Capogruppo uscente del Partito democratico nel Consiglio comunale di Genova, candidato per il suo partito alle prossime elezioni comunali, Alessandro Terrile è stato nominato amministratore delegato dell’Ente Bacini del porto con il sostegno del presidente dell’Autorità Portuale, Paolo Emilio Signorini. Signorini è considerato vicino all’area del centrodestra, a Toti in particolare. La nomina di Terrile potrebbe essere quindi interpretata come un segno di scelta autonoma dalle appartenenze politiche. Anche perché il consigliere democratico nella sua professione di avvocato ha assistito alcune aziende del comparto delle riparazioni navali e dovrebbe conoscere le problematiche del settore. Eppure sua la scelta ha suscitato malumori non soltanto nel centrodestra ma anche nella coalizione di cui il Pd fa parte e viene definita «molto inopportuna» in una nota congiunta diffusa oggi da Europa Verde, Lista Sansa e Linea Condivisa.
Qui – si legge nella nota – non è assolutamente in discussione la persona di Terrile. Né la scelta di un partito. Ma siamo anche una coalizione. E questa operazione, come abbiamo fatto presente in ogni modo al Pd, mette in grande imbarazzo l’intera coalizione di centrosinistra perché contraddice il desiderio di cambiamento che noi vogliamo portare avanti. Non possiamo criticare queste scelte quando le fanno il centrodestra e poi tacere se le fanno i nostri alleati. Non possiamo porre la questione della trasparenza dei rapporti tra politica ed economia cittadina solo quando riguardano gli altri. Ne va della nostra credibilità e della fiducia dei cittadini».

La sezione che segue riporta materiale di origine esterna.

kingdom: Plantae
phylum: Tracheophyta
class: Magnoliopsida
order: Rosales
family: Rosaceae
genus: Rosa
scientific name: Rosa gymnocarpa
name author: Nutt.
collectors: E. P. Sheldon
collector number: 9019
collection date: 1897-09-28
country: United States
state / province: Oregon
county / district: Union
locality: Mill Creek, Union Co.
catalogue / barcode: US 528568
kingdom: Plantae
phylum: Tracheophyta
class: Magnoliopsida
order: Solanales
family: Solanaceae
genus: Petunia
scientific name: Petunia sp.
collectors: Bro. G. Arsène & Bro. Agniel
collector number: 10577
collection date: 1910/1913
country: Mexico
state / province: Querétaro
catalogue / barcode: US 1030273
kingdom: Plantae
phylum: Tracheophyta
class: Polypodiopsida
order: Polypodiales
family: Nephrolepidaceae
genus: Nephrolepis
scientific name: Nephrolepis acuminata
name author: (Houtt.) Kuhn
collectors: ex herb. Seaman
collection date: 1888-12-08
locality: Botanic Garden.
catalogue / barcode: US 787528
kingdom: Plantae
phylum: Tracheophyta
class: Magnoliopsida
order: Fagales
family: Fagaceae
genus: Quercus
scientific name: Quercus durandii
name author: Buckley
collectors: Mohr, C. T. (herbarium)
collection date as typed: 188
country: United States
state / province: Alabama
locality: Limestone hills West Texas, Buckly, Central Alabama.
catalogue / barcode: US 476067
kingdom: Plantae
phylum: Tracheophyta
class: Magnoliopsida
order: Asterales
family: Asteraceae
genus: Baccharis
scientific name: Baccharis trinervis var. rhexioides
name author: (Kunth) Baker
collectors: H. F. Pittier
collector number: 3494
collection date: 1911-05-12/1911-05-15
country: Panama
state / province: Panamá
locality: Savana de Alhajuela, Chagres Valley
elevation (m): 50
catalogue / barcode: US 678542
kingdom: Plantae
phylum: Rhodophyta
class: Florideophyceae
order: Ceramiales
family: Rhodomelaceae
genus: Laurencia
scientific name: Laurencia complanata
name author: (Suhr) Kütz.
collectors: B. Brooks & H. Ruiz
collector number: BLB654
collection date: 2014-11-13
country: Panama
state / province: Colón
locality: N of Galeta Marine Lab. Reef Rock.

Le tre liste così spiegano le loro perplessità: «Il porto di Genova è vissuto, purtroppo, negli ultimi decenni anche su un intreccio perverso tra portualità e politica. Un intreccio che, talvolta negli scorsi anni somigliava a lottizzazione o spartizione, e che ha rischiato di strozzare la nostra più grande industria cittadina. Nessuno, neanche in passato il centrosinistra, ne è stato estraneo. Era un potere non più rosso o nero: era grigio, perché i colori della politica scolorivano di fronte a comuni interessi. Ma c’è di più: è cosa nota che un certo mondo portuale sostiene, anche finanziariamente, la maggioranza di centrodestra di Giovanni Toti e Marco Bucci. Lo stesso presidente del porto, Paolo Emilio Signorini, è considerato da tutti persona vicina a Toti che lo ha nominato. Ora l’Autorità di Signorini nomina Terrile alla guida di un Ente. Nomina di alto valore simbolico nel porto, ma anche di vero potere. Cosa dobbiamo pensare? Forse, come immaginiamo sostenga Terrile, che un mondo vicino al centrodestra ha dimostrato per una volta un inaspettato segno di apertura e indipendenza. I critici, e non senza qualche motivo, potrebbero però dire che il mondo totiano invece punta a perpetuare la spartizione di poteri e interessi nel nostro porto. Che la politica continua ad invadere il mondo del porto (con il rischio di condizionarlo o di esserne condizionato). Con la partecipazione dell’opposizione. La nomina di Terrile rischia di essere un sigillo. La commistione tra politica e affari è stata una delle cause della profonda crisi che la nostra città vive. C’è stata troppo a lungo opacità nelle reciproche influenze, nelle nomine e nelle poltrone, nei finanziamenti alle forze politiche che condizionano le elezioni. La nuova classe dirigente del Pd ha più volte detto di voler cambiare direzione. Siamo convinti, sennò non ci saremmo alleati, che molti la pensino davvero così. Ma la nomina di Terrile e la sua contemporanea candidatura alle elezioni rischiano di provocare profondo disagio».
La nota conclude che «I consiglieri comunali devono fare solo l’interesse della città. Tutta. Mentre un amministratore delegato – e di un’impresa così importante! – deve essere fedele alla sua azienda e curarne gli interessi. Ha ragione Terrile quando dice che dobbiamo essere uniti. Già, uniti e inattaccabili. Uniti e credibili. Abbiamo promesso di voler voltare pagina rispetto al passato. Dobbiamo farlo subito, in modo netto. Non possiamo permetterci nemmeno di suscitare dubbi. I genovesi si aspettano questo da noi, che siamo davvero diversi da chi governa la città e la regione. E la diversità si dimostra con i fatti non con le parole».